- _Excerpted data_
<<<<

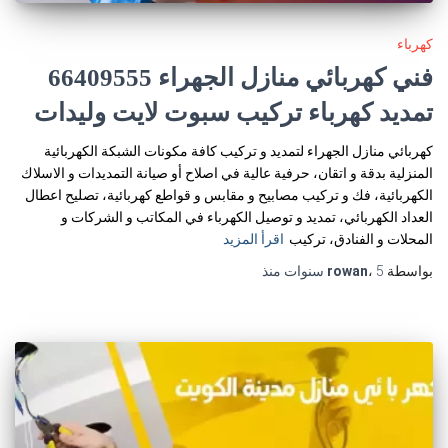
كهرباء
فني كهربائي منازل الجهراء 66409555
تمديد كهرباء تركيب سبوت لايت وليدات
كهربائي منازل الجهراء لتمديد و تركيب كافة مكونات الشبكة الكهربائية
المنزلية بدقة و اتقان، حرفية عالية في اصلاح أو صيانة التمديدات و الاسلاك
الكهربائية، فك و تركيب مصابيح و مقابس و قواطع كهربائية، تصليح اعطال
العداد الكهربائي، تمديد و توصيل الكهرباء في المكاتب و الشركات و
المحلات و الفنادق، تركيب
اقرأ المزيد
بواسطة
5 سنوات
،
rowan
منذ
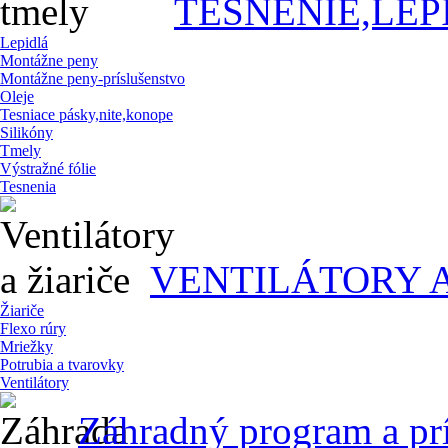
TESNENIE,LEP
Lepidlá
Montážne peny
Montážne peny-príslušenstvo
Oleje
Tesniace pásky,nite,konope
Silikóny
Tmely
Výstražné fólie
Tesnenia
VENTILÁTORY A
Žiariče
Flexo rúry
Mriežky
Potrubia a tvarovky
Ventilátory
Záhradný program a pr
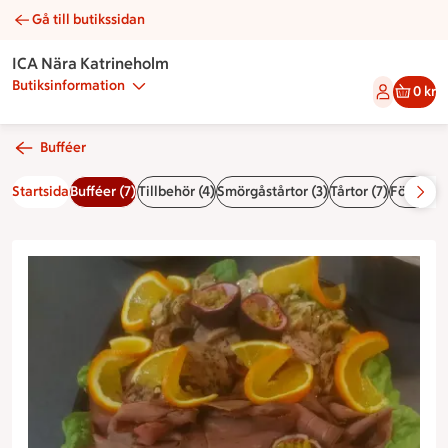
Gå till butikssidan
Lilla buffén | Catering ICA Nära Katrineholm
ICA Nära Katrineholm
Butiksinformation
0 kr
Bufféer
Startsida
Bufféer (7)
Tillbehör (4)
Smörgåstårtor (3)
Tårtor (7)
Förrätt (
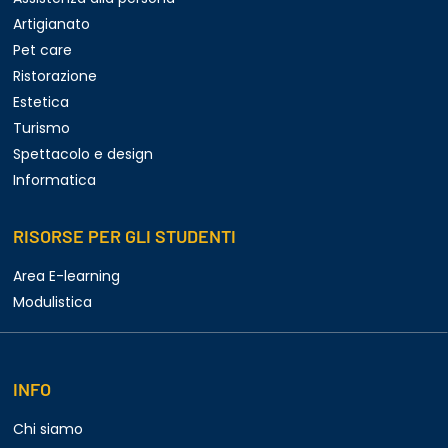
Artigianato
Pet care
Ristorazione
Estetica
Turismo
Spettacolo e design
Informatica
RISORSE PER GLI STUDENTI
Area E-learning
Modulistica
INFO
Chi siamo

>>>>

- _Action item_
Every entry above should be returned exactly, with no images included.

- _Answer area_
كهرباء
فني كهربائي منازل الجهراء 66409555
تمديد كهرباء تركيب سبوت لايت وليدات
كهربائي منازل الجهراء لتمديد و تركيب كافة مكونات الشبكة الكهربائية
المنزلية بدقة و اتقان، حرفية عالية في اصلاح أو صيانة التمديدات و الاسلاك
الكهربائية، فك و تركيب مصابيح و مقابس و قواطع كهربائية، تصليح اعطال
العداد الكهربائي، تمديد و توصيل الكهرباء في المكاتب و الشركات و
المحلات و الفنادق، تركيب
اقرأ المزيد
بواسطة
5 سنوات
،
rowan
منذ
TESNENIE,LEP
Lepidlá
Montážne peny
Montážne peny-príslušenstvo
Oleje
Tesniace pásky,nite,konope
Silikóny
Tmely
Výstražné fólie
Tesnenia
VENTILÁTORY A
Žiariče
Flexo rúry
Mriežky
Potrubia a tvarovky
Ventilátory
Záhradný program a pr
Gå till butikssidan
Lilla buffén | Catering ICA Nära Katrineholm
ICA Nära Katrineholm
Butiksinformation
0 kr
Bufféer
Startsida
Bufféer (7)
Tillbehör (4)
Smörgåstårtor (3)
Tårtor (7)
Förrätt (
Artigianato
Pet care
Ristorazione
Estetica
Turismo
Spettacolo e design
Informatica
RISORSE PER GLI STUDENTI
Area E-learning
Modulistica
INFO
Chi siamo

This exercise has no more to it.